*** Data to use Section Begins ***

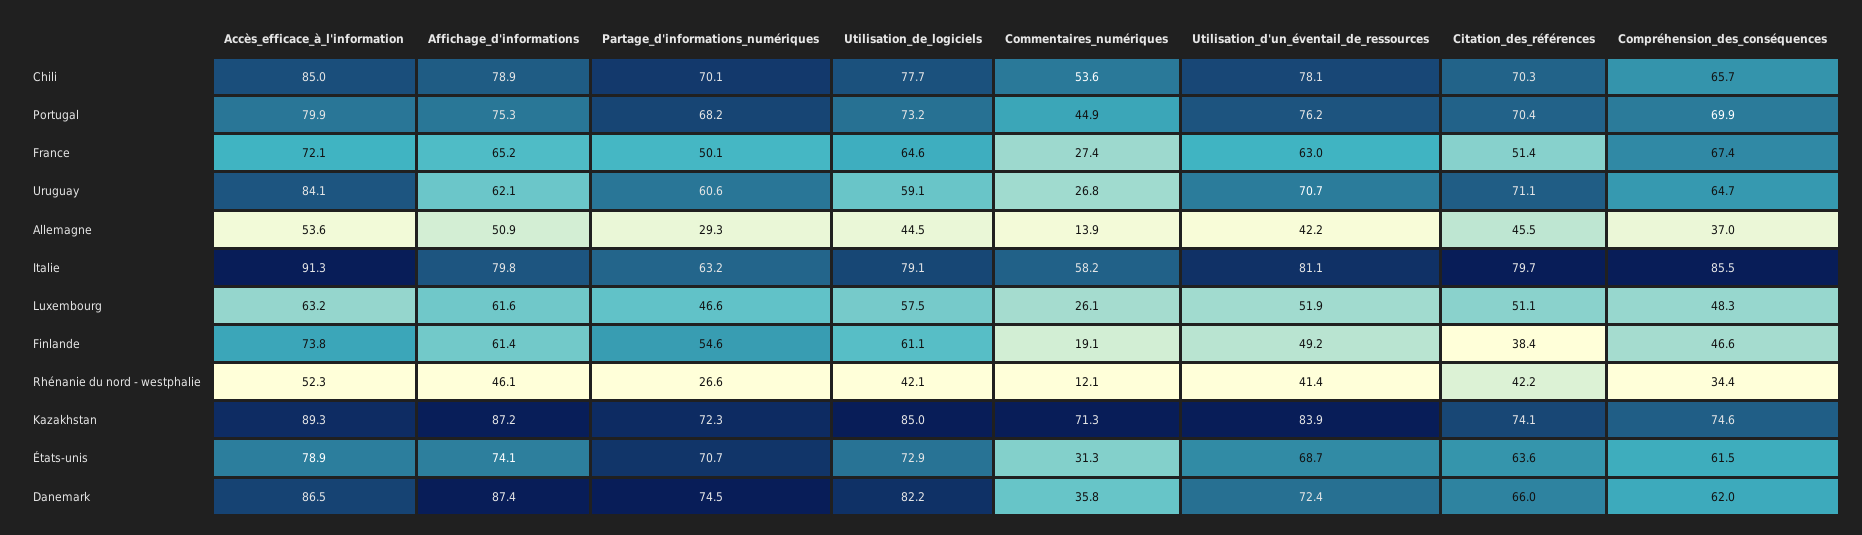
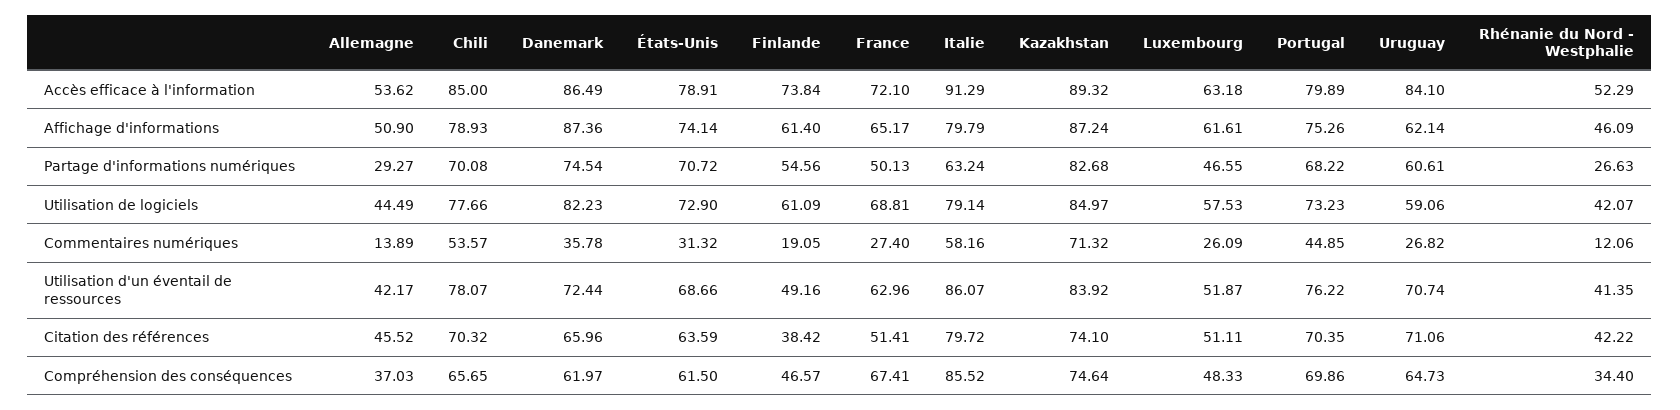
  {
    "Accès_efficace_à_l'information": {
      "Chili": 85,
      "Portugal": 79.89,
      "France": 72.1,
      "Uruguay": 84.1,
      "Allemagne": 53.62,
      "Italie": 91.29,
      "Luxembourg": 63.18,
      "Finlande": 73.84,
      "Rhénanie du nord - westphalie": 52.29,
      "Kazakhstan": 89.32,
      "États-unis": 78.91,
      "Danemark": 86.49
    },
    "Affichage_d'informations": {
      "Chili": 78.93,
      "Portugal": 75.26,
      "France": 65.17,
      "Uruguay": 62.14,
      "Allemagne": 50.9,
      "Italie": 79.79,
      "Luxembourg": 61.61,
      "Finlande": 61.4,
      "Rhénanie du nord - westphalie": 46.09,
      "Kazakhstan": 87.24,
      "États-unis": 74.14,
      "Danemark": 87.36
    },
    "Partage_d'informations_numériques": {
      "Chili": 70.08,
      "Portugal": 68.22,
      "France": 50.13,
      "Uruguay": 60.61,
      "Allemagne": 29.27,
      "Italie": 63.24,
      "Luxembourg": 46.55,
      "Finlande": 54.56,
      "Rhénanie du nord - westphalie": 26.63,
-     "Kazakhstan": 72.3,
+     "Kazakhstan": 82.68,
      "États-unis": 70.72,
      "Danemark": 74.54
    },
    "Utilisation_de_logiciels": {
      "Chili": 77.66,
      "Portugal": 73.23,
-     "France": 64.6,
+     "France": 68.81,
      "Uruguay": 59.06,
      "Allemagne": 44.49,
      "Italie": 79.14,
      "Luxembourg": 57.53,
      "Finlande": 61.09,
      "Rhénanie du nord - westphalie": 42.07,
      "Kazakhstan": 84.97,
      "États-unis": 72.9,
      "Danemark": 82.23
    },
    "Commentaires_numériques": {
      "Chili": 53.57,
      "Portugal": 44.85,
      "France": 27.4,
      "Uruguay": 26.82,
      "Allemagne": 13.89,
      "Italie": 58.16,
      "Luxembourg": 26.09,
      "Finlande": 19.05,
      "Rhénanie du nord - westphalie": 12.06,
      "Kazakhstan": 71.32,
      "États-unis": 31.32,
      "Danemark": 35.78
    },
    "Utilisation_d'un_éventail_de_ressources": {
      "Chili": 78.07,
      "Portugal": 76.22,
      "France": 62.96,
      "Uruguay": 70.74,
      "Allemagne": 42.17,
-     "Italie": 81.1,
+     "Italie": 86.07,
      "Luxembourg": 51.87,
      "Finlande": 49.16,
      "Rhénanie du nord - westphalie": 41.35,
      "Kazakhstan": 83.92,
      "États-unis": 68.66,
      "Danemark": 72.44
    },
    "Citation_des_références": {
      "Chili": 70.32,
      "Portugal": 70.35,
      "France": 51.41,
      "Uruguay": 71.06,
      "Allemagne": 45.52,
      "Italie": 79.72,
      "Luxembourg": 51.11,
      "Finlande": 38.42,
      "Rhénanie du nord - westphalie": 42.22,
      "Kazakhstan": 74.1,
      "États-unis": 63.59,
      "Danemark": 65.96
    },
    "Compréhension_des_conséquences": {
      "Chili": 65.65,
      "Portugal": 69.86,
      "France": 67.41,
      "Uruguay": 64.73,
      "Allemagne": 37.03,
      "Italie": 85.52,
      "Luxembourg": 48.33,
      "Finlande": 46.57,
      "Rhénanie du nord - westphalie": 34.4,
      "Kazakhstan": 74.64,
      "États-unis": 61.5,
      "Danemark": 61.97
    }
  }

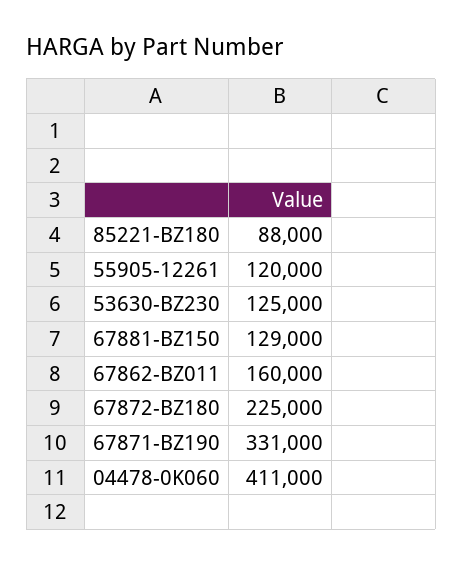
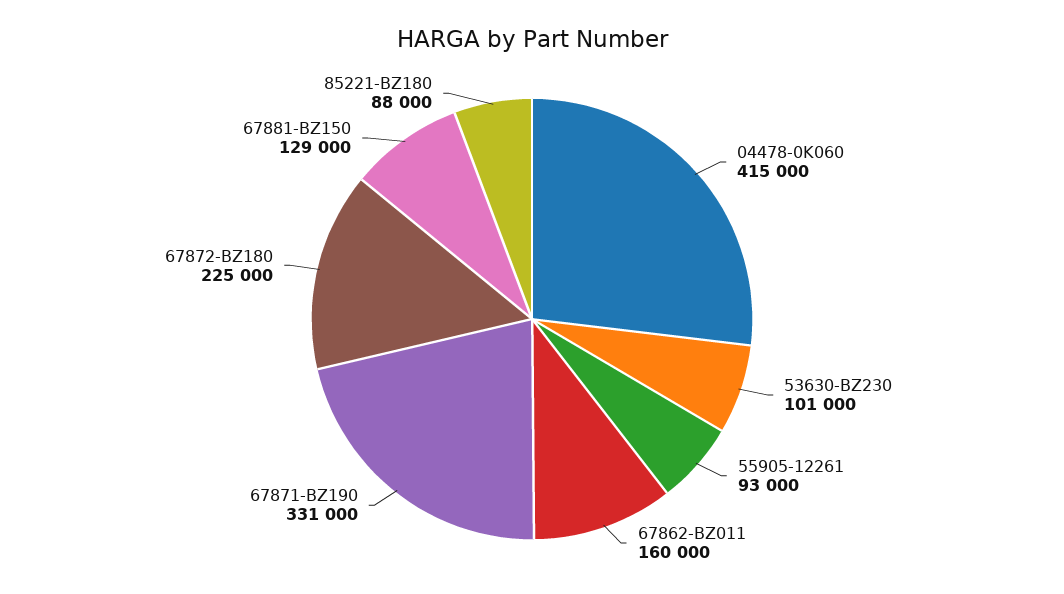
  {
    "85221-BZ180": 88000,
-   "55905-12261": 120000,
+   "55905-12261": 93000,
-   "53630-BZ230": 125000,
+   "53630-BZ230": 101000,
    "67881-BZ150": 129000,
    "67862-BZ011": 160000,
    "67872-BZ180": 225000,
    "67871-BZ190": 331000,
-   "04478-0K060": 411000
+   "04478-0K060": 415000
  }

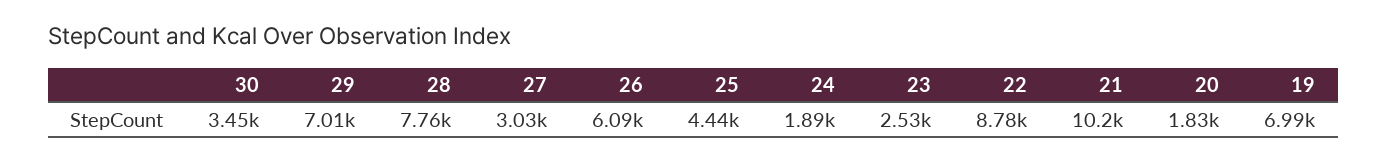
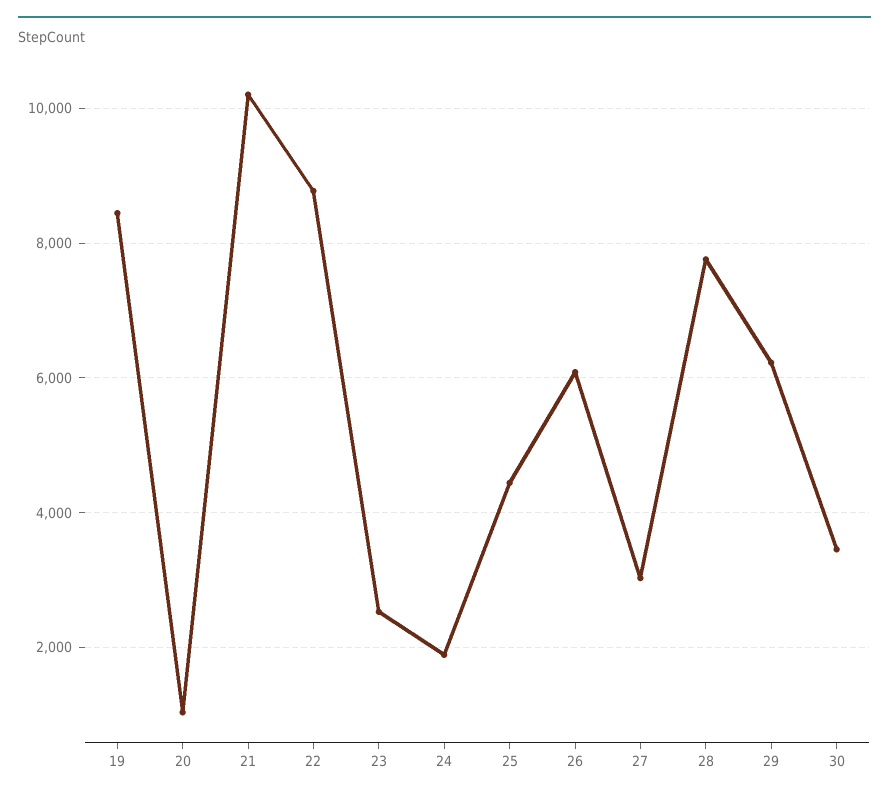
  {
    "30": 3450,
-   "29": 7010,
+   "29": 6200,
    "28": 7760,
    "27": 3030,
    "26": 6090,
    "25": 4440,
    "24": 1890,
    "23": 2530,
    "22": 8780,
    "21": 10200,
-   "20": 1830,
+   "20": 1000,
-   "19": 6990
+   "19": 8400
  }

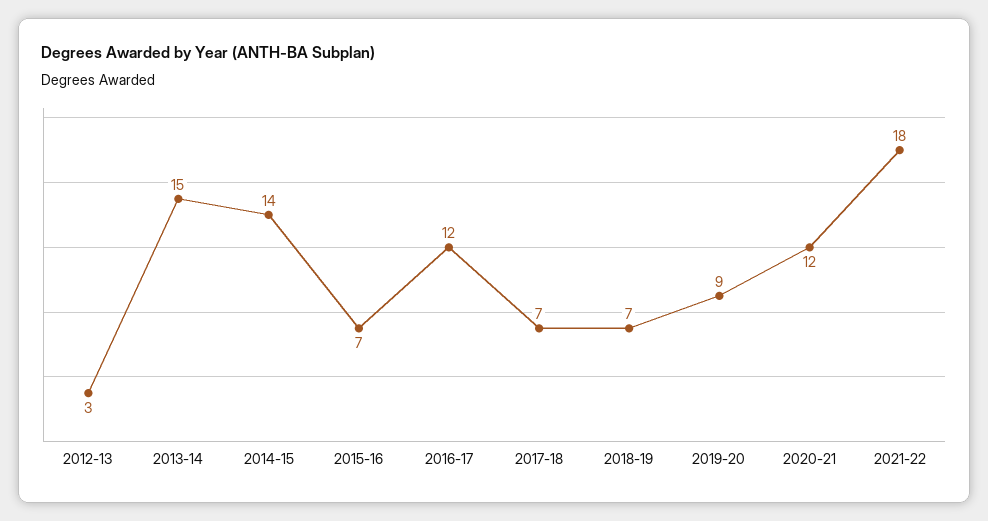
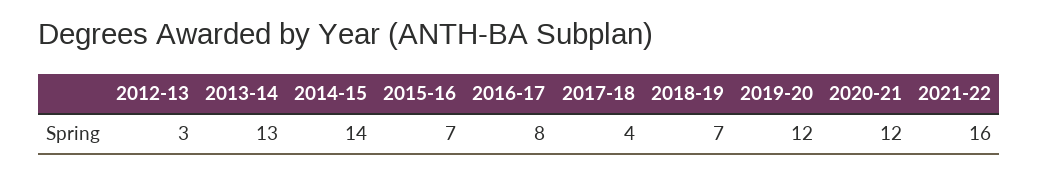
  {
    "2012-13": 3,
-   "2013-14": 15,
+   "2013-14": 13,
    "2014-15": 14,
    "2015-16": 7,
-   "2016-17": 12,
+   "2016-17": 8,
-   "2017-18": 7,
+   "2017-18": 4,
    "2018-19": 7,
-   "2019-20": 9,
+   "2019-20": 12,
    "2020-21": 12,
-   "2021-22": 18
+   "2021-22": 16
  }

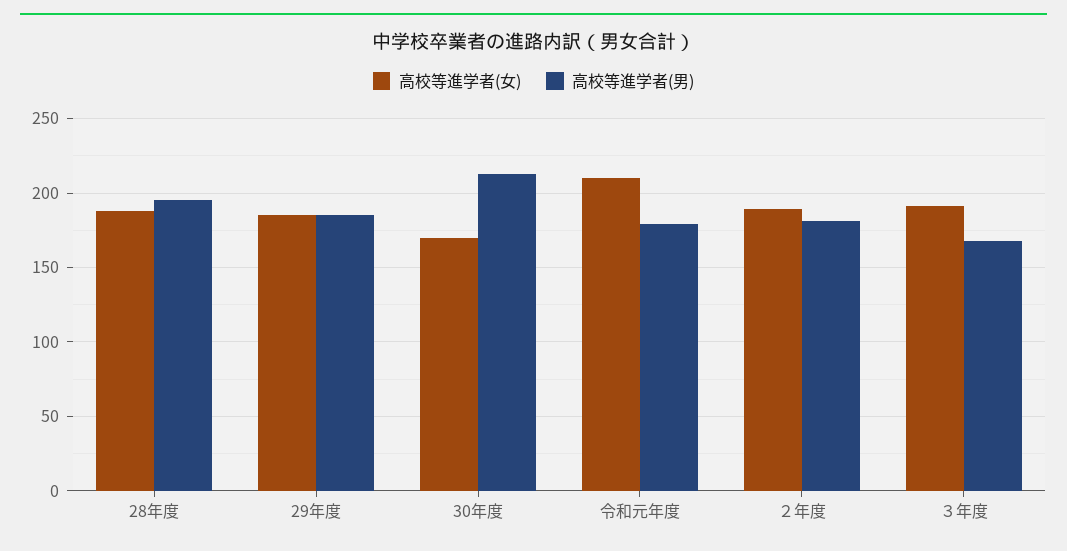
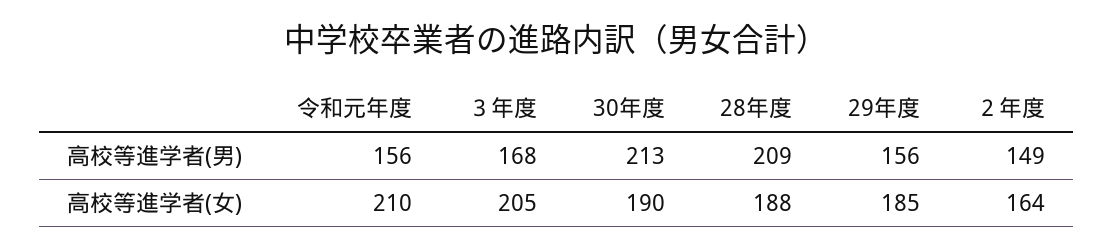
  {
    "高校等進学者(女)": {
      "28年度": 188,
      "29年度": 185,
-     "30年度": 170,
+     "30年度": 190,
      "令和元年度": 210,
-     "２年度": 190,
+     "２年度": 164,
-     "３年度": 190
+     "３年度": 205
    },
    "高校等進学者(男)": {
-     "28年度": 195,
+     "28年度": 209,
-     "29年度": 185,
+     "29年度": 156,
      "30年度": 213,
-     "令和元年度": 180,
+     "令和元年度": 156,
-     "２年度": 180,
+     "２年度": 149,
      "３年度": 168
    }
  }

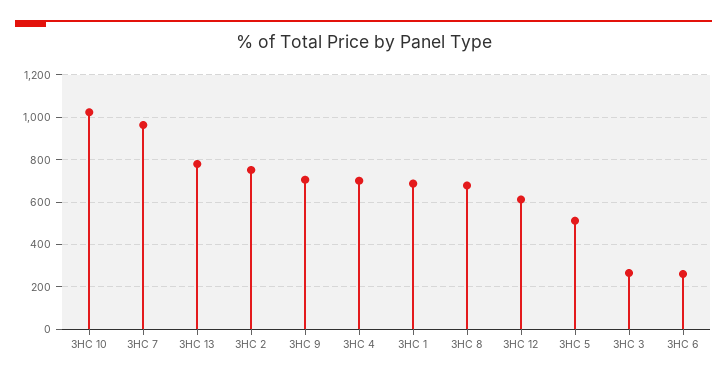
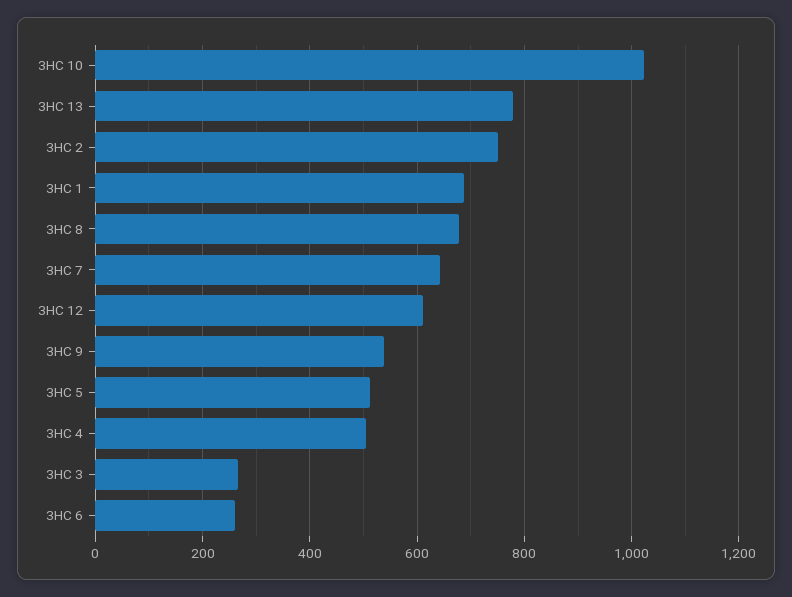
  {
    "3НC 10": 1020,
-   "3НC 7": 950,
+   "3НC 7": 640,
    "3НC 13": 780,
    "3НC 2": 760,
-   "3НC 9": 700,
+   "3НC 9": 540,
-   "3НC 4": 700,
+   "3НC 4": 500,
    "3НC 1": 680,
    "3НC 8": 680,
    "3НC 12": 620,
    "3НC 5": 520,
    "3НC 3": 260,
    "3НC 6": 260
  }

*** Data to use Section Ends ***

What needs to be done — Return every line of the data above exactly, and omit all pictures.

Solution to this problem —
  {
    "Accès_efficace_à_l'information": {
      "Chili": 85,
      "Portugal": 79.89,
      "France": 72.1,
      "Uruguay": 84.1,
      "Allemagne": 53.62,
      "Italie": 91.29,
      "Luxembourg": 63.18,
      "Finlande": 73.84,
      "Rhénanie du nord - westphalie": 52.29,
      "Kazakhstan": 89.32,
      "États-unis": 78.91,
      "Danemark": 86.49
    },
    "Affichage_d'informations": {
      "Chili": 78.93,
      "Portugal": 75.26,
      "France": 65.17,
      "Uruguay": 62.14,
      "Allemagne": 50.9,
      "Italie": 79.79,
      "Luxembourg": 61.61,
      "Finlande": 61.4,
      "Rhénanie du nord - westphalie": 46.09,
      "Kazakhstan": 87.24,
      "États-unis": 74.14,
      "Danemark": 87.36
    },
    "Partage_d'informations_numériques": {
      "Chili": 70.08,
      "Portugal": 68.22,
      "France": 50.13,
      "Uruguay": 60.61,
      "Allemagne": 29.27,
      "Italie": 63.24,
      "Luxembourg": 46.55,
      "Finlande": 54.56,
      "Rhénanie du nord - westphalie": 26.63,
-     "Kazakhstan": 72.3,
+     "Kazakhstan": 82.68,
      "États-unis": 70.72,
      "Danemark": 74.54
    },
    "Utilisation_de_logiciels": {
      "Chili": 77.66,
      "Portugal": 73.23,
-     "France": 64.6,
+     "France": 68.81,
      "Uruguay": 59.06,
      "Allemagne": 44.49,
      "Italie": 79.14,
      "Luxembourg": 57.53,
      "Finlande": 61.09,
      "Rhénanie du nord - westphalie": 42.07,
      "Kazakhstan": 84.97,
      "États-unis": 72.9,
      "Danemark": 82.23
    },
    "Commentaires_numériques": {
      "Chili": 53.57,
      "Portugal": 44.85,
      "France": 27.4,
      "Uruguay": 26.82,
      "Allemagne": 13.89,
      "Italie": 58.16,
      "Luxembourg": 26.09,
      "Finlande": 19.05,
      "Rhénanie du nord - westphalie": 12.06,
      "Kazakhstan": 71.32,
      "États-unis": 31.32,
      "Danemark": 35.78
    },
    "Utilisation_d'un_éventail_de_ressources": {
      "Chili": 78.07,
      "Portugal": 76.22,
      "France": 62.96,
      "Uruguay": 70.74,
      "Allemagne": 42.17,
-     "Italie": 81.1,
+     "Italie": 86.07,
      "Luxembourg": 51.87,
      "Finlande": 49.16,
      "Rhénanie du nord - westphalie": 41.35,
      "Kazakhstan": 83.92,
      "États-unis": 68.66,
      "Danemark": 72.44
    },
    "Citation_des_références": {
      "Chili": 70.32,
      "Portugal": 70.35,
      "France": 51.41,
      "Uruguay": 71.06,
      "Allemagne": 45.52,
      "Italie": 79.72,
      "Luxembourg": 51.11,
      "Finlande": 38.42,
      "Rhénanie du nord - westphalie": 42.22,
      "Kazakhstan": 74.1,
      "États-unis": 63.59,
      "Danemark": 65.96
    },
    "Compréhension_des_conséquences": {
      "Chili": 65.65,
      "Portugal": 69.86,
      "France": 67.41,
      "Uruguay": 64.73,
      "Allemagne": 37.03,
      "Italie": 85.52,
      "Luxembourg": 48.33,
      "Finlande": 46.57,
      "Rhénanie du nord - westphalie": 34.4,
      "Kazakhstan": 74.64,
      "États-unis": 61.5,
      "Danemark": 61.97
    }
  }

  {
    "85221-BZ180": 88000,
-   "55905-12261": 120000,
+   "55905-12261": 93000,
-   "53630-BZ230": 125000,
+   "53630-BZ230": 101000,
    "67881-BZ150": 129000,
    "67862-BZ011": 160000,
    "67872-BZ180": 225000,
    "67871-BZ190": 331000,
-   "04478-0K060": 411000
+   "04478-0K060": 415000
  }

  {
    "30": 3450,
-   "29": 7010,
+   "29": 6200,
    "28": 7760,
    "27": 3030,
    "26": 6090,
    "25": 4440,
    "24": 1890,
    "23": 2530,
    "22": 8780,
    "21": 10200,
-   "20": 1830,
+   "20": 1000,
-   "19": 6990
+   "19": 8400
  }

  {
    "2012-13": 3,
-   "2013-14": 15,
+   "2013-14": 13,
    "2014-15": 14,
    "2015-16": 7,
-   "2016-17": 12,
+   "2016-17": 8,
-   "2017-18": 7,
+   "2017-18": 4,
    "2018-19": 7,
-   "2019-20": 9,
+   "2019-20": 12,
    "2020-21": 12,
-   "2021-22": 18
+   "2021-22": 16
  }

  {
    "高校等進学者(女)": {
      "28年度": 188,
      "29年度": 185,
-     "30年度": 170,
+     "30年度": 190,
      "令和元年度": 210,
-     "２年度": 190,
+     "２年度": 164,
-     "３年度": 190
+     "３年度": 205
    },
    "高校等進学者(男)": {
-     "28年度": 195,
+     "28年度": 209,
-     "29年度": 185,
+     "29年度": 156,
      "30年度": 213,
-     "令和元年度": 180,
+     "令和元年度": 156,
-     "２年度": 180,
+     "２年度": 149,
      "３年度": 168
    }
  }

  {
    "3НC 10": 1020,
-   "3НC 7": 950,
+   "3НC 7": 640,
    "3НC 13": 780,
    "3НC 2": 760,
-   "3НC 9": 700,
+   "3НC 9": 540,
-   "3НC 4": 700,
+   "3НC 4": 500,
    "3НC 1": 680,
    "3НC 8": 680,
    "3НC 12": 620,
    "3НC 5": 520,
    "3НC 3": 260,
    "3НC 6": 260
  }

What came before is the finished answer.